Your assignment:
In the items below, update the part that runs from the start of the items through the line containing "واشتدت الضغوط مع" by replacing "الحكومة السورية" with "السلطات السورية", leaving everything else unchanged. Leave the pictures out of the answer.
Given entries section start
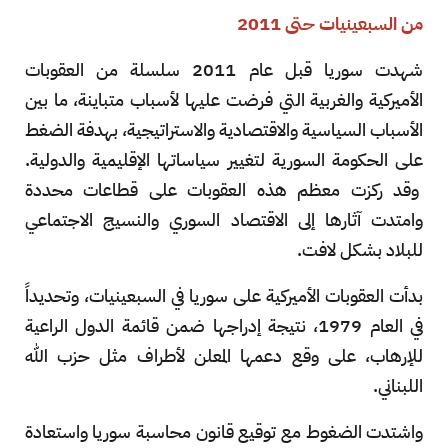
من السبعينيات حتى 2011
شهدت سوريا قبل عام 2011 سلسلة من العقوبات
الأميركية والغربية التي فرضت عليها لأسباب متباينة، ما بين
الأسباب السياسية والاقتصادية والاستراتيجية، بهدفة الضغط
على الحكومة السورية لتغيير سياساتها الإقليمية والدولية.
وقد ركزت معظم هذه العقوبات على قطاعات محددة
وامتدت آثارها إلى الاقتصاد السوري والنسيج الاجتماعي
للبلاد بشكل لافت.
بدأت العقوبات الأميركية على سوريا في السبعينيات، وتحديداً
في العام 1979، نتيجة إدراجها ضمن قائمة الدول الراعية
للإرهاب، على وقع دعمها المعلن لأطراف مثل حزب الله
اللبناني.
واشتدت الضغوط مع توقيع قانون محاسبة سوريا واستعادة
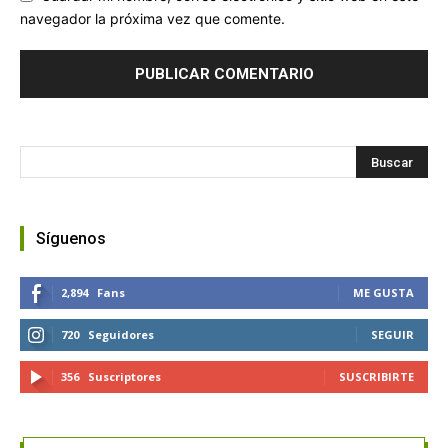
navegador la próxima vez que comente.
Síguenos
2,894
Fans
ME GUSTA
720
Seguidores
SEGUIR
356
Suscriptores
SUSCRIBIRTE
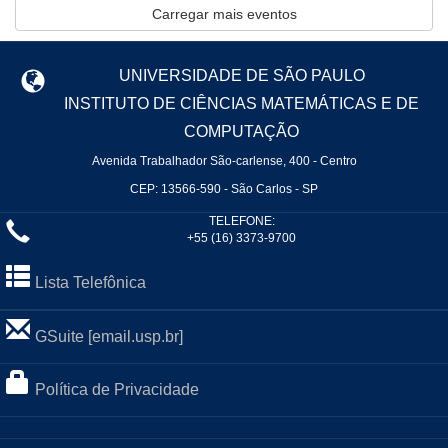
Carregar mais eventos
UNIVERSIDADE DE SÃO PAULO
INSTITUTO DE CIÊNCIAS MATEMÁTICAS E DE
COMPUTAÇÃO
Avenida Trabalhador São-carlense, 400 - Centro
CEP: 13566-590 - São Carlos - SP
TELEFONE:
+55 (16) 3373-9700
Lista Telefônica
GSuite [email.usp.br]
Política de Privacidade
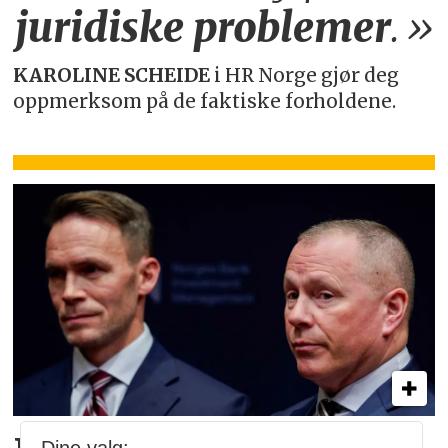
juridiske
problemer
.»
KAROLINE SCHEIDE
i HR Norge gjør deg
oppmerksom på de faktiske forholdene.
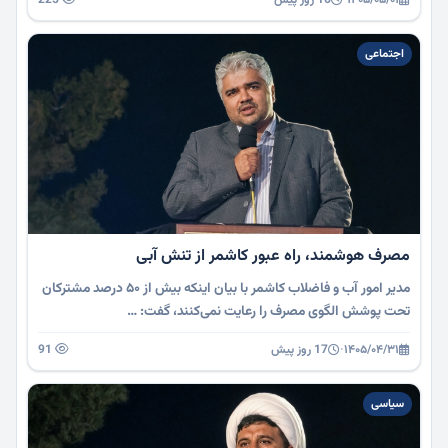
اجتماعی
مصرف هوشمند، راه عبور کاشمر از تنش آبی
مدیر امور آب و فاضلاب کاشمر با بیان اینکه بیش از ۵۰ درصد مشترکان
تحت پوشش الگوی مصرف را رعایت نمی‌کنند، گفت: …
۱۴۰۵/۰۴/۳۱
·
17 روز پیش
91
سیاسی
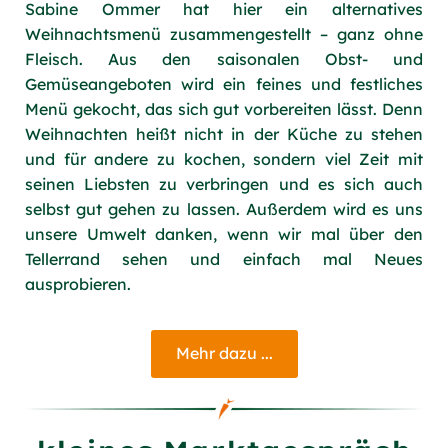
Sabine Ommer hat hier ein alternatives
Weihnachtsmenü zusammengestellt – ganz ohne
Fleisch. Aus den saisonalen Obst- und
Gemüseangeboten wird ein feines und festliches
Menü gekocht, das sich gut vorbereiten lässt. Denn
Weihnachten heißt nicht in der Küche zu stehen
und für andere zu kochen, sondern viel Zeit mit
seinen Liebsten zu verbringen und es sich auch
selbst gut gehen zu lassen. Außerdem wird es uns
unsere Umwelt danken, wenn wir mal über den
Tellerrand sehen und einfach mal Neues
ausprobieren.
Mehr dazu ...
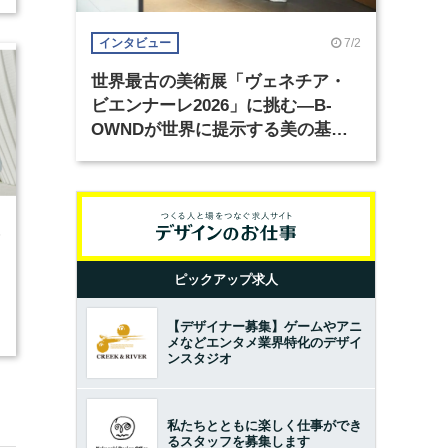
7/2
インタビュー
世界最古の美術展「ヴェネチア・
ビエンナーレ2026」に挑む―B-
OWNDが世界に提示する美の基準
とは？（前編）
5
ピックアップ求人
【デザイナー募集】ゲームやアニ
メなどエンタメ業界特化のデザイ
ンスタジオ
私たちとともに楽しく仕事ができ
るスタッフを募集します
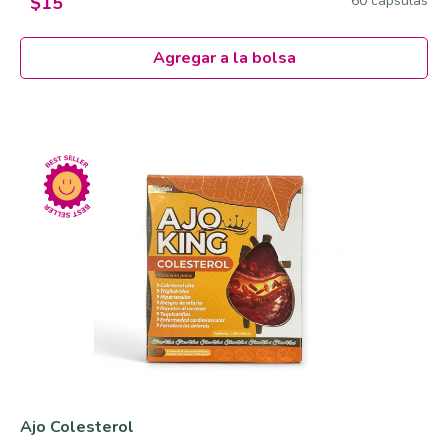
60 cápsulas
$15
Agregar a la bolsa
Ajo Colesterol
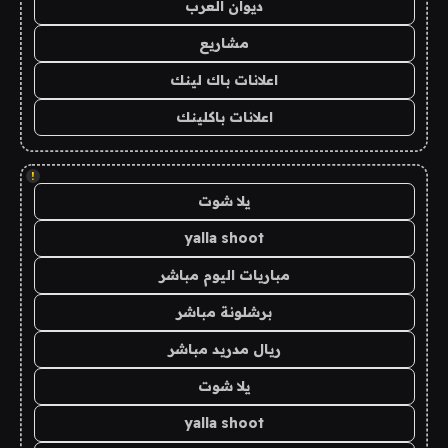
ديوان العرب
مشاريع
اعلانات باك لينك
اعلانات باكلينك
!
يلا شوت
yalla shoot
مباريات اليوم مباشر
برشلونة مباشر
ريال مدريد مباشر
يلا شوت
yalla shoot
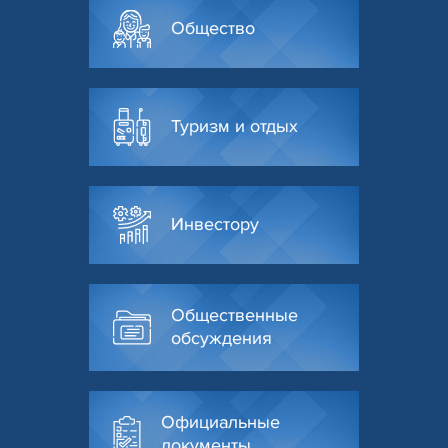
Общество
Туризм и отдых
Инвестору
Общественные
обсуждения
Официальные
документы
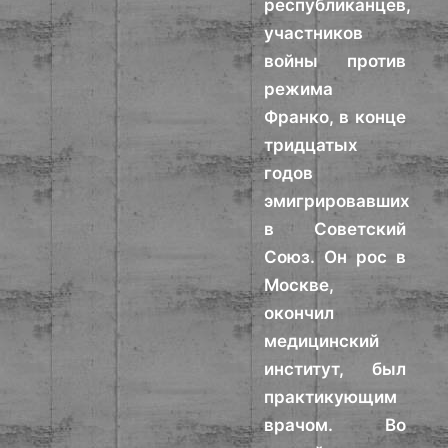
республиканцев,
участников
войны против
режима
Франко, в конце
тридцатых
годов
эмигрировавших
в Советский
Союз. Он рос в
Москве,
окончил
медицинский
институт, был
практикующим
врачом. Во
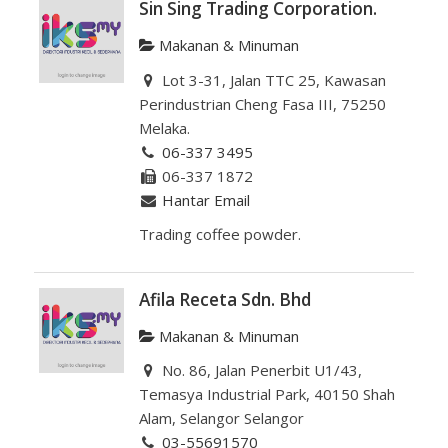
Sin Sing Trading Corporation.
Makanan & Minuman
Lot 3-31, Jalan TTC 25, Kawasan
Perindustrian Cheng Fasa III, 75250
Melaka.
06-337 3495
06-337 1872
Hantar Email
Trading coffee powder.
Afila Receta Sdn. Bhd
Makanan & Minuman
No. 86, Jalan Penerbit U1/43,
Temasya Industrial Park, 40150 Shah
Alam, Selangor Selangor
03-55691570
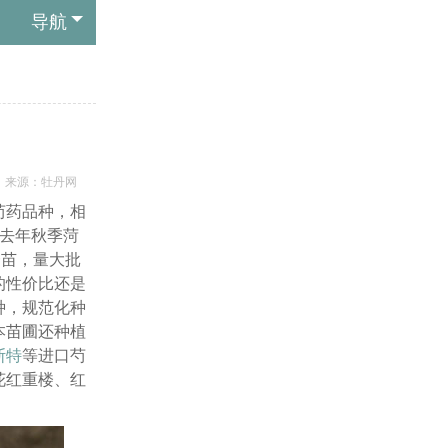
导航
来源：
牡丹网
芍药品种，相
，去年秋季菏
一苗，量大批
的性价比还是
种，规范化种
本苗圃还种植
斯特
等进口芍
花红重楼、红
Given entries section end
Output:
من السبعينيات حتى 2011
شهدت سوريا قبل عام 2011 سلسلة من العقوبات
الأميركية والغربية التي فرضت عليها لأسباب متباينة، ما بين
الأسباب السياسية والاقتصادية والاستراتيجية، بهدفة الضغط
على السلطات السورية لتغيير سياساتها الإقليمية والدولية.
وقد ركزت معظم هذه العقوبات على قطاعات محددة
وامتدت آثارها إلى الاقتصاد السوري والنسيج الاجتماعي
للبلاد بشكل لافت.
بدأت العقوبات الأميركية على سوريا في السبعينيات، وتحديداً
في العام 1979، نتيجة إدراجها ضمن قائمة الدول الراعية
للإرهاب، على وقع دعمها المعلن لأطراف مثل حزب الله
اللبناني.
واشتدت الضغوط مع توقيع قانون محاسبة سوريا واستعادة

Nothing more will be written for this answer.